- [To do]:
Range to output from the entries below: the line containing "Figure 2. Milk" through the line containing "Figure 5. Mean". Set it down exactly, ends included, nothing else.
======== Data extracts ========
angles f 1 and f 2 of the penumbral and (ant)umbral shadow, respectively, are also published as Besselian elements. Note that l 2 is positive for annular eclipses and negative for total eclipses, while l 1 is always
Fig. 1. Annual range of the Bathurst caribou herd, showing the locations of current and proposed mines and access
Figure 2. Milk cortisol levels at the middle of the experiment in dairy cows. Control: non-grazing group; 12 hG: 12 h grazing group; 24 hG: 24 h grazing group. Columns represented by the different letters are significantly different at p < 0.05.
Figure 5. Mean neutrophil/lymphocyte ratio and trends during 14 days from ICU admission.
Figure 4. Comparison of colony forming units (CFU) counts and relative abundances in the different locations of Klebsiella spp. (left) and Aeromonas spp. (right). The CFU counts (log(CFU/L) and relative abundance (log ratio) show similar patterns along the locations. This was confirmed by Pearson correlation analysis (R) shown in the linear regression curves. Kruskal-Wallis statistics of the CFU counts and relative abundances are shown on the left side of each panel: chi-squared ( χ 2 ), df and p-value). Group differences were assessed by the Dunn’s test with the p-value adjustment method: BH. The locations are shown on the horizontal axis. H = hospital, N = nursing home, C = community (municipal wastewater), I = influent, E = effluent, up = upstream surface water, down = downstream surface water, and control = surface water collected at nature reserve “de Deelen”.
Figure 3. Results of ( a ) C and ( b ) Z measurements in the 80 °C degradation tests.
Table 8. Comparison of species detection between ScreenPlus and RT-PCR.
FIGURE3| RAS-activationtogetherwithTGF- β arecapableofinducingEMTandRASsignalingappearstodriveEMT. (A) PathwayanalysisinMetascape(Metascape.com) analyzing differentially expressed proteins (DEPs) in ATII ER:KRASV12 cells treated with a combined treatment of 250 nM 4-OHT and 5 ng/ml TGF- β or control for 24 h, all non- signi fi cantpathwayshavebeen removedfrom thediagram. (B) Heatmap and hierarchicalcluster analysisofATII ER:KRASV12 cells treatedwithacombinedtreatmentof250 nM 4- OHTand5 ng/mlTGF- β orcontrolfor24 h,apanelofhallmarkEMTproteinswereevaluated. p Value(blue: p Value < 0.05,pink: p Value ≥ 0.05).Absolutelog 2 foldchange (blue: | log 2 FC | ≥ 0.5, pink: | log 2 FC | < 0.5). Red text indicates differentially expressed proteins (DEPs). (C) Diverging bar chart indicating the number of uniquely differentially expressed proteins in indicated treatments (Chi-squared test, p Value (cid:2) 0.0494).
========
- [Written answer]:
Figure 2. Milk cortisol levels at the middle of the experiment in dairy cows. Control: non-grazing group; 12 hG: 12 h grazing group; 24 hG: 24 h grazing group. Columns represented by the different letters are significantly different at p < 0.05.
Figure 5. Mean neutrophil/lymphocyte ratio and trends during 14 days from ICU admission.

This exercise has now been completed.